A humourless laugh bubbles out of me. “Well, it’s five years down the drain. I’ll be fine.”
“Of course you will.” The elevator still has a whiff of Taylor’s perfume lingering. How did she do that?
“You’re not seeing anyone, right?” I ask and she cackles.
“Babes, I’m as single as the day I was born. I mean,” her cheeks grow dark, “There may be someone, but they’re being a bit difficult.”
I raise my eyebrows. “Difficult? Isn’t that your specialty?”

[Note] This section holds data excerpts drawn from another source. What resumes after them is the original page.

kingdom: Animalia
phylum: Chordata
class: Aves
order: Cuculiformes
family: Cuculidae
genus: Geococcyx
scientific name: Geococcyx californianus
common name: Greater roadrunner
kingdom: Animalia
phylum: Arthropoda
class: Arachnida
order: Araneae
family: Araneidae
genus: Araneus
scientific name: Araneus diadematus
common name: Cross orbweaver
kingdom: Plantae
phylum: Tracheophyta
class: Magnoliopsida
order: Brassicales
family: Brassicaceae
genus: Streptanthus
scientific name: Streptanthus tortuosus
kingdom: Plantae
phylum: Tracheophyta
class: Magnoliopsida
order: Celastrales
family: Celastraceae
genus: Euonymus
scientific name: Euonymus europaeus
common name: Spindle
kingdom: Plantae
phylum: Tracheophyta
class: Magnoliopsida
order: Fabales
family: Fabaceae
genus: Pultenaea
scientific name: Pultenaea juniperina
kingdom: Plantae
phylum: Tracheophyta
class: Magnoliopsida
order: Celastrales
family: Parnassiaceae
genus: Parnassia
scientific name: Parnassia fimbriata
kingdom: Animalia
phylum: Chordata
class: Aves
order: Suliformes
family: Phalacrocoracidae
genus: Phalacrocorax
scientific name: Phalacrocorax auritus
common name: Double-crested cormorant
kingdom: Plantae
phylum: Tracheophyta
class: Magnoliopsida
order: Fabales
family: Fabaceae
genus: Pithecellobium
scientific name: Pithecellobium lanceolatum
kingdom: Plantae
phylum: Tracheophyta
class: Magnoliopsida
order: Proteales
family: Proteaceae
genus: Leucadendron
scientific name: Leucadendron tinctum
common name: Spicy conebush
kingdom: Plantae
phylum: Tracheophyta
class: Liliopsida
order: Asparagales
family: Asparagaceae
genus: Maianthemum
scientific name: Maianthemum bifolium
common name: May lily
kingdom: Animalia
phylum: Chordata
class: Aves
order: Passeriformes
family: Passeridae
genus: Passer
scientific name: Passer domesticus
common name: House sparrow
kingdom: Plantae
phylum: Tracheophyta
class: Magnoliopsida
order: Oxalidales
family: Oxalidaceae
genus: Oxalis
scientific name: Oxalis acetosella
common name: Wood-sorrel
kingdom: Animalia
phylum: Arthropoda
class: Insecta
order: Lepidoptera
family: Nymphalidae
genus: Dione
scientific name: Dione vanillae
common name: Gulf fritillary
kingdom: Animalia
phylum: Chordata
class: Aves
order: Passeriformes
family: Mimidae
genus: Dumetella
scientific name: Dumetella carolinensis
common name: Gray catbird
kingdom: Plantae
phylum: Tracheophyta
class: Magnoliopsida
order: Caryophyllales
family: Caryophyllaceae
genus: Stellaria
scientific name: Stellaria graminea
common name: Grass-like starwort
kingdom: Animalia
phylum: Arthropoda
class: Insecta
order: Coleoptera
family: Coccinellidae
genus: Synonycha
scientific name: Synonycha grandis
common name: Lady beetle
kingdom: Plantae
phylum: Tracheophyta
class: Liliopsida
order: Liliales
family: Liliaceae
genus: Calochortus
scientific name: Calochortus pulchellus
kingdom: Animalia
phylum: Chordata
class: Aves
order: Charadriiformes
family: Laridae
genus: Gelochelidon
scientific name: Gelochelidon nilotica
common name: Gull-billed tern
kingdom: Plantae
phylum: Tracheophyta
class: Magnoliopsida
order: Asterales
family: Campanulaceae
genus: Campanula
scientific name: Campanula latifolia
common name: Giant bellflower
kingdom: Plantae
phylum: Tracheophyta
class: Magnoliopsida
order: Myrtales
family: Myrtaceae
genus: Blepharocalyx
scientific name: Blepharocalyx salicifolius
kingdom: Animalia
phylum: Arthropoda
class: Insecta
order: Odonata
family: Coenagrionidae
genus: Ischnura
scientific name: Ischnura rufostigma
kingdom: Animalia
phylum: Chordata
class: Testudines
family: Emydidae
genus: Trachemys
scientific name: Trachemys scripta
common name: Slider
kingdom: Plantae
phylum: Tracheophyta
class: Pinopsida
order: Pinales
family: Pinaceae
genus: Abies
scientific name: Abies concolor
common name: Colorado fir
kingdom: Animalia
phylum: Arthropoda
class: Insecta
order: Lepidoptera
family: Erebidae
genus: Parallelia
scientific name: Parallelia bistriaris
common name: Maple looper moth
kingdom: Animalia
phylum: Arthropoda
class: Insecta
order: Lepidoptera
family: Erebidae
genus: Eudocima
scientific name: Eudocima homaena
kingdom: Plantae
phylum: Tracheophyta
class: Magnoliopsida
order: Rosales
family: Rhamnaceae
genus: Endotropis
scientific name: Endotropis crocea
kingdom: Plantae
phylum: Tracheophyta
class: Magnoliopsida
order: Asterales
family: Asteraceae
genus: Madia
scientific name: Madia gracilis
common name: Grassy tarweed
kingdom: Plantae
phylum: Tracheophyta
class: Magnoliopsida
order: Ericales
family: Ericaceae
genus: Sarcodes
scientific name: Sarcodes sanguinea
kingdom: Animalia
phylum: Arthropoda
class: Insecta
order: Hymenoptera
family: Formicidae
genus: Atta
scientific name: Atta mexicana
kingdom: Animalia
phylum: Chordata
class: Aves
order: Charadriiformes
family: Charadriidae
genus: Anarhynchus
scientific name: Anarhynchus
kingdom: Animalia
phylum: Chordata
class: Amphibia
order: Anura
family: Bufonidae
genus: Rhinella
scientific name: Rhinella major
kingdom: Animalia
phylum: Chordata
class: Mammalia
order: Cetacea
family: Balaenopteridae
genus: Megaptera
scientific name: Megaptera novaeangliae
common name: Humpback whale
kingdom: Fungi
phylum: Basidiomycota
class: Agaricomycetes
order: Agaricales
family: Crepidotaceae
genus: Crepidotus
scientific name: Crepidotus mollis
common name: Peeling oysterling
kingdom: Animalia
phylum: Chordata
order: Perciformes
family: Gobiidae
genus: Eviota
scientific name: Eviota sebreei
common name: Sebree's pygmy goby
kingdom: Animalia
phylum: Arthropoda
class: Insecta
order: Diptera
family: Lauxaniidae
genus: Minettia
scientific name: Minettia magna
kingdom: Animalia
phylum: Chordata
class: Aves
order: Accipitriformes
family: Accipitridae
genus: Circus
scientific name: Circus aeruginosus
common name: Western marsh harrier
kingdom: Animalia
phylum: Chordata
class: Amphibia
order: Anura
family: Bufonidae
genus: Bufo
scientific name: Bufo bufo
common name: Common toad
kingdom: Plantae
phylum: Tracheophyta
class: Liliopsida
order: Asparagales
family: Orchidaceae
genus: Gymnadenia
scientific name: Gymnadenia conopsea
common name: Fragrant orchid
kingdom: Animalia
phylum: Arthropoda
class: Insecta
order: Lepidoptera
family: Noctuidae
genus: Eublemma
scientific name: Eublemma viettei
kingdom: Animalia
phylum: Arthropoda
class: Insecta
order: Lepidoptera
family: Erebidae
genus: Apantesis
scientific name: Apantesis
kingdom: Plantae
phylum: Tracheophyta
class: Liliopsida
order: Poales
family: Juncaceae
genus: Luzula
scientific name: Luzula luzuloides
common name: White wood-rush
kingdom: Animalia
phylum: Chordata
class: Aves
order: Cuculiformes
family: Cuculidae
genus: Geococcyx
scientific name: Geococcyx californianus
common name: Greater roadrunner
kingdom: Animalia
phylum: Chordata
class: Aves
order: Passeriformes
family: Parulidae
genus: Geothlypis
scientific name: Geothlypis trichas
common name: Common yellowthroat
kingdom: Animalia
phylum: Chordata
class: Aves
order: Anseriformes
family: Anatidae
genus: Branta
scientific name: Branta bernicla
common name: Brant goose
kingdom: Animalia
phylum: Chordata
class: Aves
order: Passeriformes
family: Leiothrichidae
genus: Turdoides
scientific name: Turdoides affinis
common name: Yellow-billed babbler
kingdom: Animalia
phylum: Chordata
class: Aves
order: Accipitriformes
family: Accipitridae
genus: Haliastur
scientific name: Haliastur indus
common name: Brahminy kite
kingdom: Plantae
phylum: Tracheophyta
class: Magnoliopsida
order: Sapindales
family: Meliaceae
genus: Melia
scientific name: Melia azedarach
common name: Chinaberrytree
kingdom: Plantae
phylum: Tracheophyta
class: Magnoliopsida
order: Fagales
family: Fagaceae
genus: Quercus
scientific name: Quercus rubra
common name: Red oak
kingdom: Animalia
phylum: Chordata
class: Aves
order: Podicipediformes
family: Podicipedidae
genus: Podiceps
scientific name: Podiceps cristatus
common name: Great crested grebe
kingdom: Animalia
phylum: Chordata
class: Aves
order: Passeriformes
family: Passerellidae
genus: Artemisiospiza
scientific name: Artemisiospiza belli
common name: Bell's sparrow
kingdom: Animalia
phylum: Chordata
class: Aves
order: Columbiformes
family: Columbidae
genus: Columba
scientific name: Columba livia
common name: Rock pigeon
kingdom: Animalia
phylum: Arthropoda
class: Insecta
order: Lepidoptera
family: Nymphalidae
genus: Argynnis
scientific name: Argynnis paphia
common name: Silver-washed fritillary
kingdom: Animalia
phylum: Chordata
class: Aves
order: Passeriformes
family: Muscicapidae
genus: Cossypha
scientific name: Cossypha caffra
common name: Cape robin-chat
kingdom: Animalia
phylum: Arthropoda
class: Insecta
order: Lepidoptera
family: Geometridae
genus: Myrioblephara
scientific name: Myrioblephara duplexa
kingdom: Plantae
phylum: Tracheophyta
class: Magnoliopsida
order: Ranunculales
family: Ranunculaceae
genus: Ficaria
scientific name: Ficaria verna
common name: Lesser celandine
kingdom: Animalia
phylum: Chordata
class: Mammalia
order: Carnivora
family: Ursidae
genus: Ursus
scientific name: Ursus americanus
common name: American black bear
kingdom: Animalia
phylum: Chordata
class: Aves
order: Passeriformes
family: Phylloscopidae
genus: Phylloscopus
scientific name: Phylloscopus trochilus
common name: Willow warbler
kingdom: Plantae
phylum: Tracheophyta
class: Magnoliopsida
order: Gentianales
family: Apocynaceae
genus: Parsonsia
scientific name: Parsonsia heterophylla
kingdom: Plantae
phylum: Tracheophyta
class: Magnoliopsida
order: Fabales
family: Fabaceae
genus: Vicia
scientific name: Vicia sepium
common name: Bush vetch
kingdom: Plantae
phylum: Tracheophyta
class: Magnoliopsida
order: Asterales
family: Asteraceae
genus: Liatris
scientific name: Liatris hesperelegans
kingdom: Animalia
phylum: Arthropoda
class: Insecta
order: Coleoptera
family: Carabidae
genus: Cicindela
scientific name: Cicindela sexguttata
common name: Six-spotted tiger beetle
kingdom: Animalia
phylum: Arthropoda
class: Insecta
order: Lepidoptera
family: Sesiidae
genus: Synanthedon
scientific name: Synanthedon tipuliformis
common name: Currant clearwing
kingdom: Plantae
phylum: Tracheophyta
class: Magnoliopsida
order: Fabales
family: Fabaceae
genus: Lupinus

We laugh; her dating history is long and sordid and filled with a myriad of situations that has me scratching my brain at how she got into them. “I mean, it’s not the frat guy from second year of university, but there’s some logistics that we have to work through.”
“Logistics?”
Her cheeks darken. “Yeah, teammates, brothers, friends, you know.” I’m blinking my way while processing this. “Logistics.”
“Girl, is he one of Blake’s teammates?”
She shrugs. “I’m not saying any more.”
“Does Blake know?” I press, but the doors open, and I watch her zip her mouth closed before stepping out. Rude. “Fine, don’t tell me, but we will have a discussion about this when shit hits the fan.”
“You know it,” she says, blowing me a kiss as she walks off.
Taylor sees the two of us coming in the distance, and the idea that I have to be cool with her around, dressed like she is, makes my stomach hurt.
She’s so effortlessly beautiful. “Come on Taylor, I want to know everything about you, and I’ve got just the place.
I hope you like pasta,” Kenz says, hooking her arm through Taylor’s before they walk off.
Taylor’s head is still turned to me, eyes begging for help, and I try to stifle a laugh.
There’s no help when Kenz is on a mission.